* [PATCH net] bnxt_en: bring back rtnl_lock() in bnxt_fw_reset_task()
@ 2025-05-12 6:37 Michael Chan
2025-05-12 14:20 ` Stanislav Fomichev
0 siblings, 1 reply; 7+ messages in thread
From: Michael Chan @ 2025-05-12 6:37 UTC (permalink / raw)
To: davem
Cc: netdev, edumazet, kuba, pabeni, andrew+netdev, pavan.chebbi,
andrew.gospodarek, sdf, Kalesh AP
RTNL assertion failed in netif_set_real_num_tx_queues() in the
error recovery path:
RTNL: assertion failed at net/core/dev.c (3178)
WARNING: CPU: 3 PID: 3392 at net/core/dev.c:3178 netif_set_real_num_tx_queues+0x1fd/0x210
Call Trace:
<TASK>
? __pfx_bnxt_msix+0x10/0x10 [bnxt_en]
__bnxt_open_nic+0x1ef/0xb20 [bnxt_en]
bnxt_open+0xda/0x130 [bnxt_en]
bnxt_fw_reset_task+0x21f/0x780 [bnxt_en]
process_scheduled_works+0x9d/0x400
Bring back the rtnl_lock() for now in bnxt_fw_reset_task().
Fixes: 004b5008016a ("eth: bnxt: remove most dependencies on RTNL")
Reviewed-by: Kalesh AP <kalesh-anakkur.purayil@broadcom.com>
Reviewed-by: Pavan Chebbi <pavan.chebbi@broadcom.com>
Signed-off-by: Michael Chan <michael.chan@broadcom.com>
---
drivers/net/ethernet/broadcom/bnxt/bnxt.c | 5 ++++-
1 file changed, 4 insertions(+), 1 deletion(-)
diff --git a/drivers/net/ethernet/broadcom/bnxt/bnxt.c b/drivers/net/ethernet/broadcom/bnxt/bnxt.c
index 86a5de44b6f3..8df602663e0d 100644
--- a/drivers/net/ethernet/broadcom/bnxt/bnxt.c
+++ b/drivers/net/ethernet/broadcom/bnxt/bnxt.c
@@ -14960,15 +14960,17 @@ static void bnxt_fw_reset_task(struct work_struct *work)

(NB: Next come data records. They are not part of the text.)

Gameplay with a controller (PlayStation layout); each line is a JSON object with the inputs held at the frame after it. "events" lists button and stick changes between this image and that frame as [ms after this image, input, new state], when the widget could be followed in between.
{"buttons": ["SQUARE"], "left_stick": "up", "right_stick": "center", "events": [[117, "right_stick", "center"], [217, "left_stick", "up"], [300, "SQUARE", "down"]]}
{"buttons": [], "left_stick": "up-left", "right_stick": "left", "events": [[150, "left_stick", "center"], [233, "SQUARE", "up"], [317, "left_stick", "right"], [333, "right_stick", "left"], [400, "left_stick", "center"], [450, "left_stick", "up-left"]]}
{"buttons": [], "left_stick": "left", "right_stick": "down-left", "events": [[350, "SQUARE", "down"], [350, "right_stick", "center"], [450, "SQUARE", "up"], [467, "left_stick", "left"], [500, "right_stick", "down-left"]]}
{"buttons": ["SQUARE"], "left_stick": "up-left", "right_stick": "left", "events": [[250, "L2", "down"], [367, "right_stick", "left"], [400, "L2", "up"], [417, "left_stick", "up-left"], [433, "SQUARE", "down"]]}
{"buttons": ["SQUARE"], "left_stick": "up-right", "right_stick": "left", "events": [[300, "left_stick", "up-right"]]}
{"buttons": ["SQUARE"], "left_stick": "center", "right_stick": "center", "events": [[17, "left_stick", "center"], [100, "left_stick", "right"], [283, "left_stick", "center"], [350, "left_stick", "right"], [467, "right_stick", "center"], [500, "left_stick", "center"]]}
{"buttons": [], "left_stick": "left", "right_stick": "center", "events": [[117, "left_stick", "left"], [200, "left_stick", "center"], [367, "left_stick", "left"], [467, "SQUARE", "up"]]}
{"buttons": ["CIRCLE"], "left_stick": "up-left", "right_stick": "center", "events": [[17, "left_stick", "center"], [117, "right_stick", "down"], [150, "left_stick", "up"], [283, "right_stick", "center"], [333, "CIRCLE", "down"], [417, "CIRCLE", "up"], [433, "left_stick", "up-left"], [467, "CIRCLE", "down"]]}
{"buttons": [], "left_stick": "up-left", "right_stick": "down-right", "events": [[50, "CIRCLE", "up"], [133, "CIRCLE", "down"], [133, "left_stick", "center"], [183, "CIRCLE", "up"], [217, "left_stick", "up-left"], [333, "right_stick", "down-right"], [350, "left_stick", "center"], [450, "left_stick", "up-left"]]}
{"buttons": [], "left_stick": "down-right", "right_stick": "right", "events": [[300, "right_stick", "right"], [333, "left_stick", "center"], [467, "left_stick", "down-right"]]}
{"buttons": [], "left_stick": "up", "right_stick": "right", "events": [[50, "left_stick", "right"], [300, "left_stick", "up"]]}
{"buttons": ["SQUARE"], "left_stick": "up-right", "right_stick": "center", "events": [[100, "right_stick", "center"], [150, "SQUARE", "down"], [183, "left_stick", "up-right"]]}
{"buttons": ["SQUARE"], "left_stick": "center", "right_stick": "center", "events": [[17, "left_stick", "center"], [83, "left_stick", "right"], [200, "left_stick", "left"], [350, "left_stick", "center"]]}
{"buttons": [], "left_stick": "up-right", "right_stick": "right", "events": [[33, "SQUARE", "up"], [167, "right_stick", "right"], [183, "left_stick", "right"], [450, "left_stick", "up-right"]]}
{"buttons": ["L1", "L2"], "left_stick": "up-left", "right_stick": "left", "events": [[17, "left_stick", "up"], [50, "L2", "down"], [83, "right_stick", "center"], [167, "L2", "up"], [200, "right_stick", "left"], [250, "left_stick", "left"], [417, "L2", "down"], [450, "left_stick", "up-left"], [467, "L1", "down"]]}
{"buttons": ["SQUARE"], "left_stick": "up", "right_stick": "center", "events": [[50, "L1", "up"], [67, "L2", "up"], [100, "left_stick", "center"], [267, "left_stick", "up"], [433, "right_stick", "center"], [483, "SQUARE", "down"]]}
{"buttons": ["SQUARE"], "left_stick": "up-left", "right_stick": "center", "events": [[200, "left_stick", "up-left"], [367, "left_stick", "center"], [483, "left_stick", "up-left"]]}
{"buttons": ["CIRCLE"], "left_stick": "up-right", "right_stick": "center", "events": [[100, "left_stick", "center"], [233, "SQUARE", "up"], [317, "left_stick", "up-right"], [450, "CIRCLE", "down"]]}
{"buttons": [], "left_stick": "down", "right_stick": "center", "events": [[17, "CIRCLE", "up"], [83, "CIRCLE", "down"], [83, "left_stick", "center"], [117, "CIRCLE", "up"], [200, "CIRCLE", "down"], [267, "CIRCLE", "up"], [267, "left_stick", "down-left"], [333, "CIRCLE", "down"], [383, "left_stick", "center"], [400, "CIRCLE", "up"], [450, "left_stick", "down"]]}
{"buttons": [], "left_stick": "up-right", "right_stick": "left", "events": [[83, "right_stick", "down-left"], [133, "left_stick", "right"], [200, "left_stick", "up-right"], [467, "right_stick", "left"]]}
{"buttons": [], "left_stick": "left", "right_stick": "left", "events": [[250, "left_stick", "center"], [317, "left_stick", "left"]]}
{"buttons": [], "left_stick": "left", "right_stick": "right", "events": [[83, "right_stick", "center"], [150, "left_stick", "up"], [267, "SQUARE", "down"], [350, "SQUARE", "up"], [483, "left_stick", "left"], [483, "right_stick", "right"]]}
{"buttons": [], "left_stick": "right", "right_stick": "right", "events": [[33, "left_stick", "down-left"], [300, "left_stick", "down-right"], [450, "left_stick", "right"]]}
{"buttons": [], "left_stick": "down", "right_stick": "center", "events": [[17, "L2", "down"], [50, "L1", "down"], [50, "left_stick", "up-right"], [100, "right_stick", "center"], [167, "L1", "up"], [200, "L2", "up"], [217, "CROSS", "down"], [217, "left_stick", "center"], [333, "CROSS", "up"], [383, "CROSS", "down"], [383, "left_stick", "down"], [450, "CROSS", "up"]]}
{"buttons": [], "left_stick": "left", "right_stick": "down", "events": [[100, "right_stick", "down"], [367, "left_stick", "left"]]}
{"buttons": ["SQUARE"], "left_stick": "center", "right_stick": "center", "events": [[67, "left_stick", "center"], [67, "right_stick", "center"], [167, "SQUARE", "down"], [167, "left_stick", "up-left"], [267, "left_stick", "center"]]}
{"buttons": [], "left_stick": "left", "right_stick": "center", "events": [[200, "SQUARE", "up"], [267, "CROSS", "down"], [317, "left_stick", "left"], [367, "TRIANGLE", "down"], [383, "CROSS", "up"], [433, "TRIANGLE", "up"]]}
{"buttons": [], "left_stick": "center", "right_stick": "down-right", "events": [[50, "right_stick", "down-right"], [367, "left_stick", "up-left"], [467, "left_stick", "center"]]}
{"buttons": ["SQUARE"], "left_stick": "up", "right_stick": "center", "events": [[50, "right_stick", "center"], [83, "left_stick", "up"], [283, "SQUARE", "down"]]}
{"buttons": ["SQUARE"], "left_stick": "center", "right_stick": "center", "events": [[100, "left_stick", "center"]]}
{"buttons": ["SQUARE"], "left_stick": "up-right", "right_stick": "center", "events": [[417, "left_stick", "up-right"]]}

bp->fw_reset_state = BNXT_FW_RESET_STATE_OPENING;
fallthrough;
case BNXT_FW_RESET_STATE_OPENING:
- while (!netdev_trylock(bp->dev)) {
+ while (!rtnl_trylock()) {
bnxt_queue_fw_reset_work(bp, HZ / 10);
return;
}
+ netdev_lock(bp->dev);
rc = bnxt_open(bp->dev);
if (rc) {
netdev_err(bp->dev, "bnxt_open() failed during FW reset\n");
bnxt_fw_reset_abort(bp, rc);
netdev_unlock(bp->dev);
+ rtnl_unlock();
goto ulp_start;
}
@@ -14988,6 +14990,7 @@ static void bnxt_fw_reset_task(struct work_struct *work)
bnxt_dl_health_fw_status_update(bp, true);
}
netdev_unlock(bp->dev);
+ rtnl_unlock();
bnxt_ulp_start(bp, 0);
bnxt_reenable_sriov(bp);
netdev_lock(bp->dev);
--
2.30.1
^ permalink raw reply related [flat|nested] 7+ messages in thread* Re: [PATCH net] bnxt_en: bring back rtnl_lock() in bnxt_fw_reset_task()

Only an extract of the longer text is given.